■ YOUR TASKS:
**A)** For each statement below, say whether the passage about Hollywood stars agrees with it. Answer yes or no and quote the deciding words from the passage. (i) Nils Asther is a man who flits from flower to flower. (ii) Novarro can't be pried away from his little theater, his music and his Europe. (iii) These days you see a lot of Hugh Allen.
**B)** In the passage about Hollywood stars, where did Hugh Trevor pay court?
**C)** Resume the passage about Hollywood stars after its final sentence, keeping its tone.

■ SELECTED TEXT:
===

But the girls! Oi, here you have a list like a ship. Betty Bronson, Josephine Dunn, Mary Brian, Alice and Marceline Day, June Collyer, Gwen Lee, Sally Eilers, Raquel Torres, Anita Page, Lois Moran, Barbara Kent, Alberta Vaughn, Lois Wilson, Mary McAllister, Loretta and Polly Ann Young, Helene Costello, Renee Adoree, Sharon Lynn, Alice White and more―oh, countless thousands more!

These gals appear at an occasional first night, at the local ice cream parlor, at the important party with one man or another. Maybe an affair is rumored and then it's flat as a pancake.


NOR are all the young men I've named eligible, in the strict sense of the word. Nils Asther, as melancholy as a Swedish herring and about as animated as the Rock of Gibraltar, has no use for the average woman. He is not one to flit (fancy Nils flitting) from flower to flower, as we of the old school laughingly say.

Johnny Hines, Pat Rooney III, Billy Haines and Billy Bakewell are a trifle too smart cracking for the languorous ladies of filmdom who crave romance in a large way. Fun is fun, but it's better in vaudeville than under a California moon.

Hugh Trevor, having paid court at the mansion of La Belle Pringle, finds that other women pale in comparison. The remarkable Aileen graces a Tia Juana bar or a theosophical institute with equal gusto. It rather takes the edge off.

Novarro can't be pried away from his little theater, his music and his Europe. Walter Byron is so English that the girls don't know if he's asking them over to tea or if he's just asking them over.

You don't see very much of Hugh Allen, Tom Tyler, Larry Kent and Buster Collier these days. So that leaves, of all that formidable group, only Matty Kemp, Buddy Rogers, Grant Withers.

===

■ DATA EXCERPT:
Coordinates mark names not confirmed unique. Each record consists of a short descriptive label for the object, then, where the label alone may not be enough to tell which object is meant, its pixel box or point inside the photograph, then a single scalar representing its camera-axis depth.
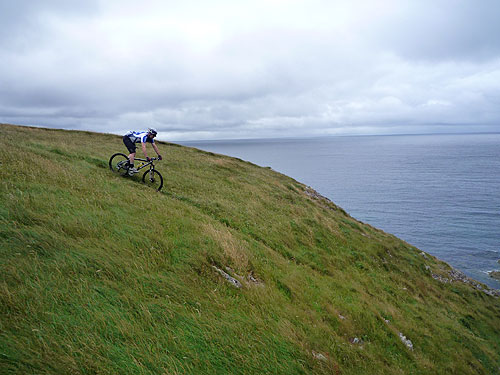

===

■ PER-TASK OUTPUTS:
**A)**
(i) No: "He is not one to flit (fancy Nils flitting) from flower to flower"
(ii) Yes: "Novarro can't be pried away from his little theater, his music and his Europe."
(iii) No: "You don't see very much of Hugh Allen, Tom Tyler, Larry Kent and Buster Collier these days."

**B)** At the mansion of La Belle Pringle.

**C)**
Matty was once engaged to Sally Eilers. It was the first love for both. Then Sally broke her engagement and allowed the third finger of her left hand to be encircled by a ring that William Hawks bought. But now, so they say, the ring is about to find a good home with Marceline Day. It hasn't happened yet. In the meantime, Sally is occasionally seen with Matty. But Matty beaus 'em all around.

Grant Withers came to Hollywood as a hero of the Pueblo flood. A hero is a hero whether he did anything or not. Grant's specialty seems to be those girl friends who look abstracted if any event prior to 1907 is mentioned.

Buddy is a gay blade. He's been reported engaged to Claire Windsor, Mary Brian, June Collyer―but it doesn't seem to stop his solitary cornet lessons.

Now you might include Harry Crocker, except that he's too busy being gag man for Marion Davies' parties. So there you are. Don't come to Hollywood, girls, looking for a man. Get 'em and bring 'em if you're determined to come to the colony.

This problem is more acute than what to do with a bum larynx that won't say "mammy" when it sees a microphone.

You might think that the situation doesn't exist. You might accuse me of making this up just to amuse myself. I assure you that it doesn't amuse me. Haven't I heard Josephine Dunn cry to the heavens for a steady flame? And Gwen Lee moan at the sad fate that leaves her as boyfriendless as a slice of cinnamon toast? Renee Adoree has a yen to find some nice bozo to take her places and do things for her.


BUT where are the men to be found? In the first place, there are more women than men. More girls think they have a chance in Hollywood than boys. And, in the second place, the men who are in Hollywood are surfeited with beauty. Nowhere in the world are there so many eligible, attractive, well dressed, smiling young women. Beauty is as dull as sin.

Everywhere you look you see gorgeous blonde heads. Deep black eyes. Velvet skins. Alabaster shoulders. By all the gods, Laura Jean Libby in a former incarnation visited Hollywood and found her adjectives. Thus the men become indifferent, selfish. They go ham actor.

Picture, if you can, the typical Hollywood man. He sits upon a large throne of his own making. It is gilded with his own imagination. He is as supercilious as a hotel clerk. And his attitude is that of "Why shouldn't these dames pay for their own meals? I'm taking 'em out. They've got a chance to look at me through seven courses." He walks the boulevards and accepts, as his just due, the adoring glances cast his way. Hasn't he a perfect profile?

Isn't that enough to satisfy the most exacting damsel?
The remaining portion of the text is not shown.